The weird behavior that triggered diving deeper into floats was that we were seeing some corruption on the data when running through a system that was supposed to be a no-op.

We had some data like:

| category | timestamp  |
| -------- | ---------- |
| foo      | 1690058495 |
| bar      | 1690058496 |

But the system was spitting out

| category | timestamp  |
| -------- | ---------- |
| foo      | 1690058496 |
| bar      | 1690058496 |

We thought where was some race condition or memory corruption causing the timestamp of the first row to be overwritten, but turned out timestamp was declared as float and it happened that 1690058495 gets rounded to 1690058496 which happened to be the exact timestamp of the other row.

Conclusion

The conclusion is that storing unix timestamps as 32-bit floats is a bad idea. Storing them in 32-bit integers is also not a great idea.
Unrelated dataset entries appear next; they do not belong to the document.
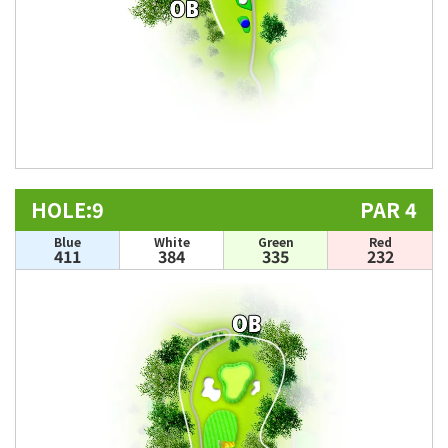
HOLE:9
PAR 4
Blue
White
Green
Red
411
384
335
232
During my coding competition days, we’re always on alert to never compare float/double on equality, always adding some margin $\epsilon = 10^{-6}$ (e.g. abs(x - y) < eps vs. x == y). However, I don’t recall ever running into precision issues with large integers.

I now realize why: we’re also always instructed to use 64-bit floating point numbers (double), which has 52-bits for the significand, so using the rationale we did for floats, we can see it can represent $0$ to $2^{53}$ losslessly, more than enough for the 32-bit integers.

I love writing posts about basic subjects I think I know about because I always end up learning something new. I don’t recall if I ever learned the details of float point numbers, but I’m pretty sure I never heard of subnormals before.